Vice Media carried out a two-hour blackout on its websites yesterday to call attention to an Iraqi Kurdish journalist who has been held in Turkish jails without charges since being arrested while working for the news organisation.
Mohammed Rasool has been in prison for nearly eight weeks. He was detained while serving as a fixer for two British journalists for Vice News covering the conflict in Turkey's Kurdish south-east.
Vice News's parent group was directing all of its digital sites to a petition addressed to Turkish President Recep Tayyip Erdogan on Wednesday that calls for Rasool's release.
Vice Media organised the petition with the US-based Committee to Protect Journalists. CPJ executive director Joel Simon called Rasool's case "a tremendous injustice".
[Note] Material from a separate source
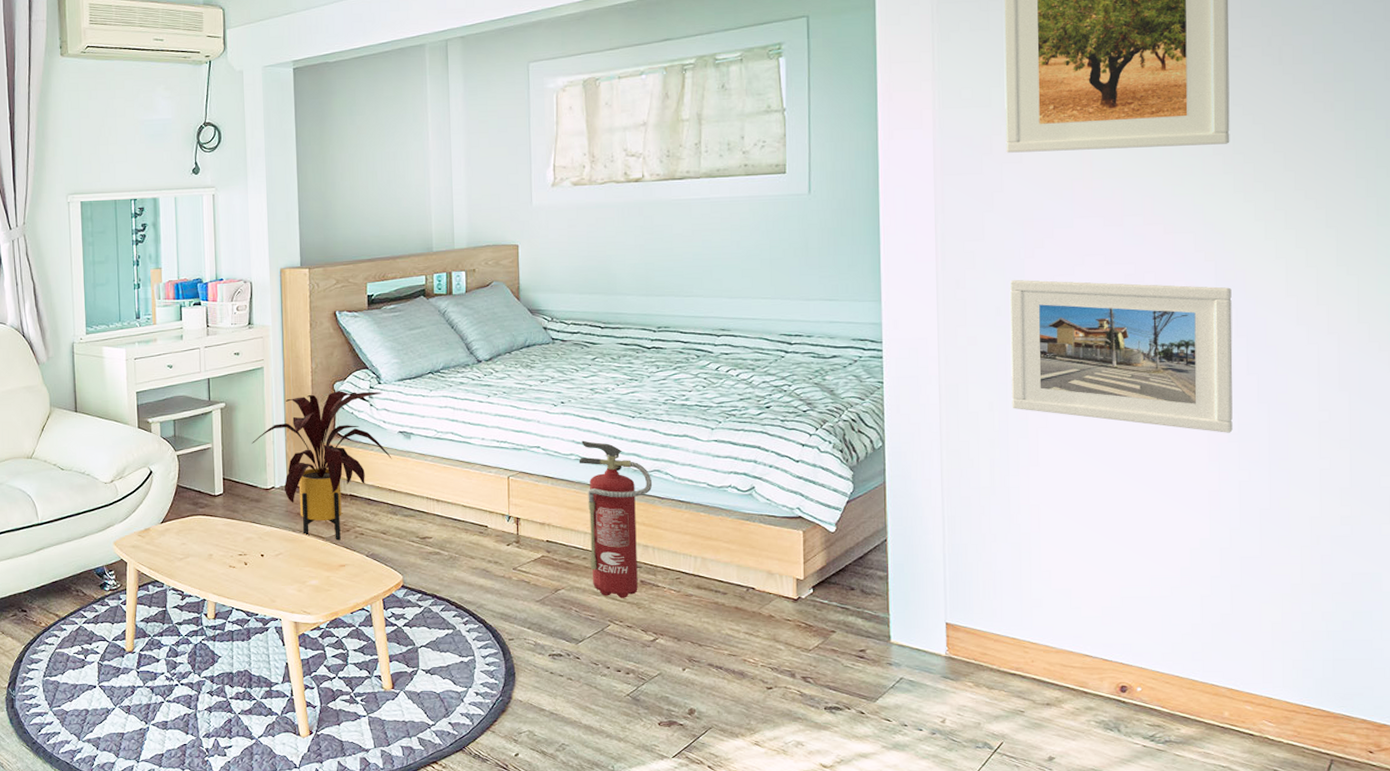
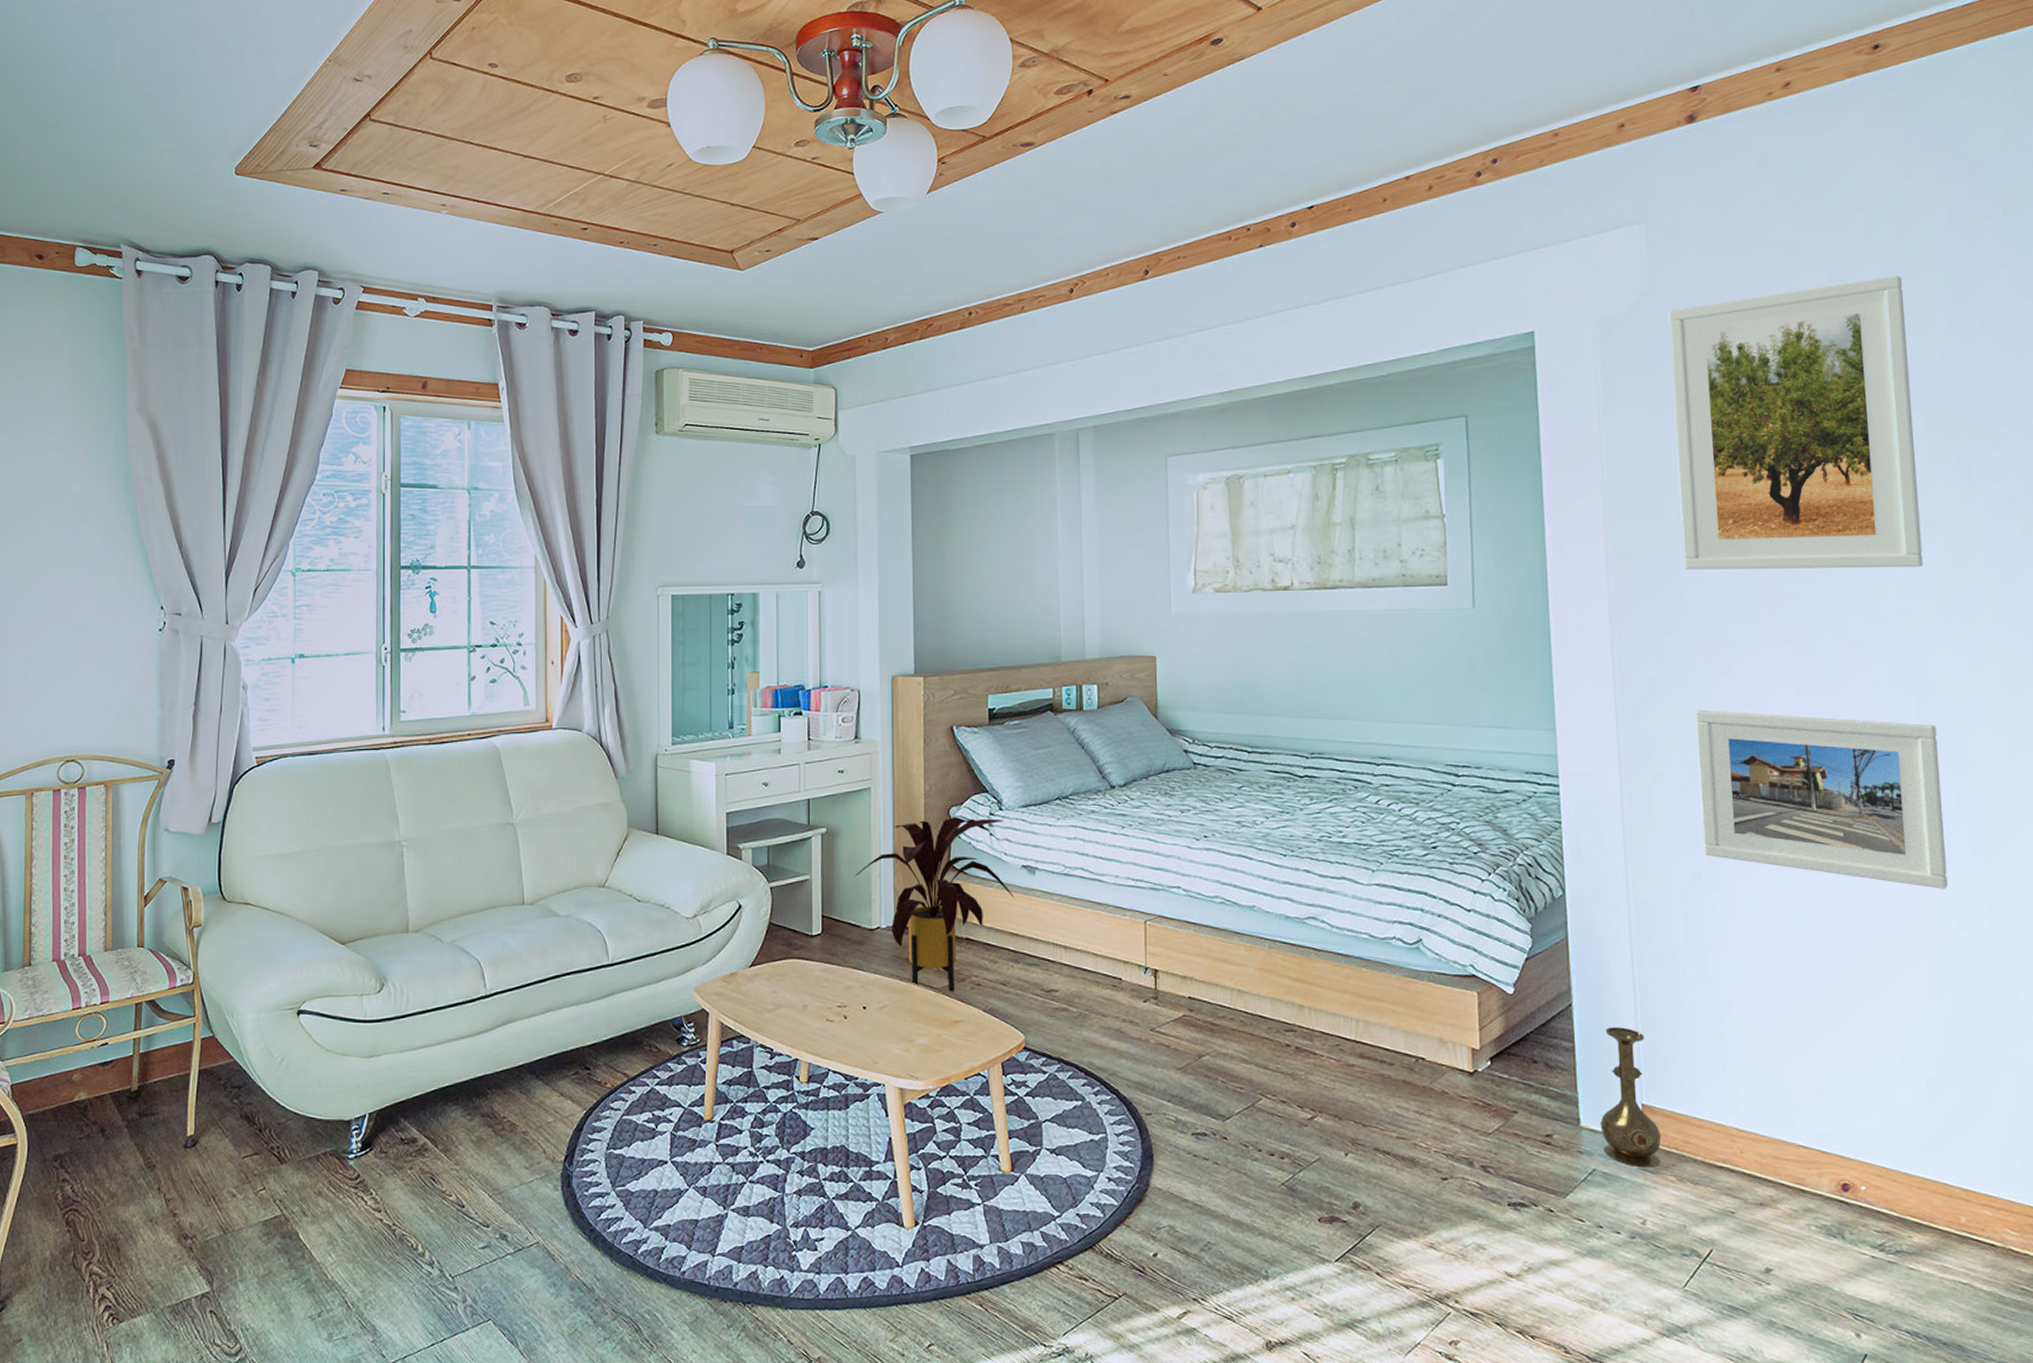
fire extinguisher: present [578,440,653,598] -> none [1224,881,1308,1068]
vase: none [908,558,962,676] -> present [1600,1027,1662,1168]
"It is also a reminder of the essential role of media support staff, the fixers, stringers, translators and drivers who risk their lives to bring us the news," he said.
Rasool, who marked his 25th birthday on Tuesday, was arrested on 27 August along with Vice's Jake Hanrahan and Philip Pendlebury. The three journalists had travelled to towns along Turkey's border with Iraq, the centre of renewed violence between Kurdish militants and government forces.
Hanrahan and Pendlebury were released 11 days later, but Rasool has remained in a high-security jail. Turkish authorities have neither indicted him nor adequately explained why they are holding him. His case is being conducted under a secrecy order, so his lawyers do not have access to the files against him, they say. Some colleagues and friends have seen him, but the interactions have been limited.
Vice, which calls itself a youth media company, says it is setting the blackout at peak viewing time so that millions will see the petition and video on Rasool. Vice says its sites get 100 million unique visitors per month.